Ed's talk: Jul 17, 2008

Thursday, July 17, 2008

reply on music and religion

"Ed, I can see that you don't have much use for organized religion. However, I suggest that you have brushed over ideas too lightly. For example, I challenge you to bring forward the links of the Sermon on the Mount with the pagan examples of which you speak. Consider also the story of the Good Samaritan. Jesus was a Jew - and Jews tended to scorn the Samaritans. In other words, Jesus emphasized higher concepts than ethnic identity and interests."

Hi Frank,

It wasn't my purpose to suggest all composers were non-believers and that all believers were insincere.
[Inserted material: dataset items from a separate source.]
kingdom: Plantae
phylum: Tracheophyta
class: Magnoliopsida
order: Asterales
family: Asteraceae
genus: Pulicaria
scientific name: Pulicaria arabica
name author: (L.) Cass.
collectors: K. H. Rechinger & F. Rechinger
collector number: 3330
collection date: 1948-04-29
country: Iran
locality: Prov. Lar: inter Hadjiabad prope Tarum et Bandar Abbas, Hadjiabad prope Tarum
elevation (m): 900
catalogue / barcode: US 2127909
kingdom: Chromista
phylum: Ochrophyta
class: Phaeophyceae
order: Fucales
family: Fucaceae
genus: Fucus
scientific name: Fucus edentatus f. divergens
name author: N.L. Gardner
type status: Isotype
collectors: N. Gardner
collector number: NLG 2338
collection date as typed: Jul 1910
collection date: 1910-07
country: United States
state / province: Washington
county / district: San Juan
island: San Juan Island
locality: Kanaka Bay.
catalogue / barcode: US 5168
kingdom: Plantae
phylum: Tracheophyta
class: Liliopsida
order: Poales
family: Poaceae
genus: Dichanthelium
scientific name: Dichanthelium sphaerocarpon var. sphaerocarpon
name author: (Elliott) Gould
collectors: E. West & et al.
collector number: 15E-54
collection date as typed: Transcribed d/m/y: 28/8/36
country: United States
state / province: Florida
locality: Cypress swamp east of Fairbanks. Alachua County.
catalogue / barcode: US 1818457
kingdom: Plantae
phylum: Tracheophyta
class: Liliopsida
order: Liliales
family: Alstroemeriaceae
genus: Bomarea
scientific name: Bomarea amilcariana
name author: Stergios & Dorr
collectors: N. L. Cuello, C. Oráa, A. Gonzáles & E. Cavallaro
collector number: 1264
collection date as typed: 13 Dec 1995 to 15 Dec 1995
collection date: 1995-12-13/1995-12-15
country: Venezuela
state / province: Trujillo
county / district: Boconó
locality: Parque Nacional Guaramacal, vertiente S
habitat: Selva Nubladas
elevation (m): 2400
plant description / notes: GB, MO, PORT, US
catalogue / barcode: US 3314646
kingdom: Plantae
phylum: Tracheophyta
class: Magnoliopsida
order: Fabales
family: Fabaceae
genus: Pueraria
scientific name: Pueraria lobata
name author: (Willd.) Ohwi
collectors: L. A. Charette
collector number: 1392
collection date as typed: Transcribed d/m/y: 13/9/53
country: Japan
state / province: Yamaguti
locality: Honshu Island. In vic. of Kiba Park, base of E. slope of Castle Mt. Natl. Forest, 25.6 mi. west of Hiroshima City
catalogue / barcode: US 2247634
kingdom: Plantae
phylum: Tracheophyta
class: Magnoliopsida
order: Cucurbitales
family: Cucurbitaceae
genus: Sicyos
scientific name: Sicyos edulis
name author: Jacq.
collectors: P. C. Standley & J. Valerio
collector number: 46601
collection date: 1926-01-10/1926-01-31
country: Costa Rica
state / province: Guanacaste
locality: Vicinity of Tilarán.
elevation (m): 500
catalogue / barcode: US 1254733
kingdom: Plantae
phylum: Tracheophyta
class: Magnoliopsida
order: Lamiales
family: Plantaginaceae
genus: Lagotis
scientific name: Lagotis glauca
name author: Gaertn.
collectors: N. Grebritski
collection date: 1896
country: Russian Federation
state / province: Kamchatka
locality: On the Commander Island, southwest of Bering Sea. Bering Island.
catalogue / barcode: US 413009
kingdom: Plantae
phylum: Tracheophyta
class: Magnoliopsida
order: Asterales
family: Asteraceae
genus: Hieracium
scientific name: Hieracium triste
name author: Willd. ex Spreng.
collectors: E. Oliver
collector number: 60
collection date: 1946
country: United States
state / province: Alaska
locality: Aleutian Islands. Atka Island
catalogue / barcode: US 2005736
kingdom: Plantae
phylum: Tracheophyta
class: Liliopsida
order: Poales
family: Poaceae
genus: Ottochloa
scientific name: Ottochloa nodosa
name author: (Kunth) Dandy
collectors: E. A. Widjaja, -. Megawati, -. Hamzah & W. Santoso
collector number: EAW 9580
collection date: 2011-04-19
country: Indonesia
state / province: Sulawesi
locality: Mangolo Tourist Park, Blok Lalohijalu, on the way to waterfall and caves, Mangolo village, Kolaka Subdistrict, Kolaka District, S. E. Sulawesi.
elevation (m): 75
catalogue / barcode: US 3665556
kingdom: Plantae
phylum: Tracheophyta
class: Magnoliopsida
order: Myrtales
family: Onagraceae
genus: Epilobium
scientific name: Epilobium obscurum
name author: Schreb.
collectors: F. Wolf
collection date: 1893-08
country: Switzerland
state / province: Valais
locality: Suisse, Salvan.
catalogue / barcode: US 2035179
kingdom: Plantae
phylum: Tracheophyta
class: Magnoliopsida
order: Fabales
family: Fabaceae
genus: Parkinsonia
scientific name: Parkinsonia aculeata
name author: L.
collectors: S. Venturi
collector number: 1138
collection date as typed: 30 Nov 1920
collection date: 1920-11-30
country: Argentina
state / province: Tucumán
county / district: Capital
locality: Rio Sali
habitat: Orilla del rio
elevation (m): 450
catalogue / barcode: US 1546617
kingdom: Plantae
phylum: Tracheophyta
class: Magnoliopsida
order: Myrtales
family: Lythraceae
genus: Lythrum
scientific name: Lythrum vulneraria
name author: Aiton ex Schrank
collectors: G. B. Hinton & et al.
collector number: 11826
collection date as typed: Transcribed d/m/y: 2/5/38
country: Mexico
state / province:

The Jesus situation is complex and many have tried to understand it. If everyone who has tried has failed, I can have no pretext of understanding it. What I have suggested with my links is that many of the pagan antecedents of Jesus have had their attributes applied to him as well and that Mary certainly has these antecedents. While your ideas are certainly valid, they don't negate what I wrote.

Jesus also has other antecedents in the OT as well as, for instance, in Isaiah 53:

and Elijah who was also taken up into heaven, in a fiery chariot in his case.

"Next, you may have taken some editorial liberties by downgrading the faith of Gabriel Faure and Johannes Brahms. For example, Citations by Arthur Abell, who talked to Brahms, Grieg, and Max Bruch about their faith, cites Brahms' reverence for the Great Nazarene and reports that Brahms felt that his best works came when he was inspired by God. He also had disparaging things to say about the "neutrals", "the millions who live only for the here and now".

I don't see how I downgraded the faith of either. I wrote that "Fauré's own opinions on religion are unknown, to me at least, but he was notably anti-clerical, understandably, due to his day-to-day often fraught dealings with the clergy." I've known even believers who have had "fraught dealings with the clergy". As for Grieg I've heard nothing other than what you wrote and know only that Bruch was a gifted composer of the Lutheran faith who wrote much choral music as well as the "Kol Nidrei" for cello and orchestra and three Violin Concertos and was a friend of Brahms. (No he was not Jewish!)

And Mr. Abell, a violinist, seems to have had an agenda much as almost everyone does so I'm not sure I would believe him about Brahms either without further reliable sources.

"Indeed, it was not until I learned of Beethoven's belief that he had a mission from God that I could grasp how someone who lost the most precious faculty for a musician, his hearing, could go on to compose his best works. In contrast Johan Mattheson, from whose Boris Goudenow one can conclude that he was not burdened with reverence for the clergy, also had brilliant talent but composed nothing after he lost his hearing."

I'm not really sure where this came from about Beethoven but see this link.

I had not heard of this opera which was apparently rediscovered in 1998 and know little about Mattheson except for the duel in which he nearly killed Handel.